Re: [PATCH] f2fs: remove broken support for allocating DIO writes

Jaegeuk Kim <jaegeuk@xxxxxxxxxx> · Mon, 2 Aug 2021 18:34:48 -0700

On 08/03, Chao Yu wrote:
> On 2021/8/3 2:23, Jaegeuk Kim wrote:
> > On 08/02, Chao Yu wrote:
> > > On 2021/8/2 12:39, Eric Biggers wrote:
> > > > On Fri, Jul 30, 2021 at 10:46:16PM -0400, Theodore Ts'o wrote:
> > > > > On Fri, Jul 30, 2021 at 12:17:26PM -0700, Eric Biggers wrote:
> > > > > > > Currently, non-overwrite DIO writes are fundamentally unsafe on f2fs as
> > > > > > > they require preallocating blocks, but f2fs doesn't support unwritten
> > > > > > > blocks and therefore has to preallocate the blocks as regular blocks.
> > > > > > > f2fs has no way to reliably roll back such preallocations, so as a
> > > > > > > result, f2fs will leak uninitialized blocks to users if a DIO write
> > > > > > > doesn't fully complete.
> > > > > 
> > > > > There's another way of solving this problem which doesn't require
> > > > > supporting unwritten blocks.  What a file system *could* do is to
> > > > > allocate the blocks, but *not* update the on-disk data structures ---
> > > > > so the allocation happens in memory only, so you know that the
> > > > > physical blocks won't get used for another files, and then issue the
> > > > > data block writes.  On the block I/O completion, trigger a workqueue
> > > > > function which updates the on-disk metadata to assign physical blocks
> > > > > to the inode.
> > > > > 
> > > > > That way if you crash before the data I/O has a chance to complete,
> > > > > the on-disk logical block -> physical block map hasn't been updated
> > > > > yet, and so you don't need to worry about leaking uninitialized blocks.
> > > 
> > > Thanks for your suggestion, I think it makes sense.
> > > 
> > > > > 
> > > > > Cheers,
> > > > > 
> > > > > 					- Ted
> > > > 
> > > > Jaegeuk and Chao, any idea how feasible it would be for f2fs to do this?
> > > 
> > > Firstly, let's notice that below metadata will be touched during DIO
> > > preallocation flow:
> > > - log header
> > > - sit bitmap/count
> > > - free seg/sec bitmap/count
> > > - dirty seg/sec bitmap/count
> > > 
> > > And there is one case we need to concern about is: checkpoint() can be
> > > triggered randomly in between dio_preallocate() and dio_end_io(), we should
> > > not persist any DIO preallocation related metadata during checkpoint(),
> > > otherwise, sudden power-cut after the checkpoint will corrupt filesytem.
> > > 
> > > So it needs to well separate two kinds of metadata update:
> > > a) belong to dio preallocation
> > > b) the left one
> > > 
> > > After that, it will simply checkpoint() flow to just flush metadata b), for
> > > other flow, like GC, data/node allocation, it needs to query/update metadata
> > > after we combine metadata a) and b).
> > > 
> > > In addition, there is an existing in-memory log header framework in f2fs,
> > > based on this fwk, it's very easy for us to add a new in-memory log header
> > > for DIO preallocation.
> > > 
> > > So it seems feasible for me until now...
> > > 
> > > Jaegeuk, any other concerns about the implementation details?
> > 
> > Hmm, I'm still trying to deal with this as a corner case where the writes
> > haven't completed due to an error.

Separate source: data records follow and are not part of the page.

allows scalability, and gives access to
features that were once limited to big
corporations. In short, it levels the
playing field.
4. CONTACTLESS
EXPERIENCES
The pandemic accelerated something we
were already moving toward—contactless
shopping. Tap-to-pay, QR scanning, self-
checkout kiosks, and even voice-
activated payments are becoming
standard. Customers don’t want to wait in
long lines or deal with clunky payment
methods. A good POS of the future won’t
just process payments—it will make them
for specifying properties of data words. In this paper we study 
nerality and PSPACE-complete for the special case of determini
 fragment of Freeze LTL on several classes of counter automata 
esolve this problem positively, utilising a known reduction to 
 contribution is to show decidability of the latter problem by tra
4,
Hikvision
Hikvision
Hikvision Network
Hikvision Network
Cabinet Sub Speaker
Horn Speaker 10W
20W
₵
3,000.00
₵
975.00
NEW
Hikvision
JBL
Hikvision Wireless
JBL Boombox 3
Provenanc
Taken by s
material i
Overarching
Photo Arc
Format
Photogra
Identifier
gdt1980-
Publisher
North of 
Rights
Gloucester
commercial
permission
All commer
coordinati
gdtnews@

How about keeping the preallocated block
> > offsets and releasing them if we get an error? Do we need to handle EIO right?
> 
> What about the case that CP + SPO following DIO preallocation? User will
> encounter uninitialized block after recovery.

I think buffered writes as a workaround can expose the last unwritten block as
well, if SPO happens right after block allocation. We may need to compromise
at certain level?

> 
> Thanks,
> 
> > 
> > > 
> > > Thanks,
> > > 
> > > > 
> > > > - Eric
> > > >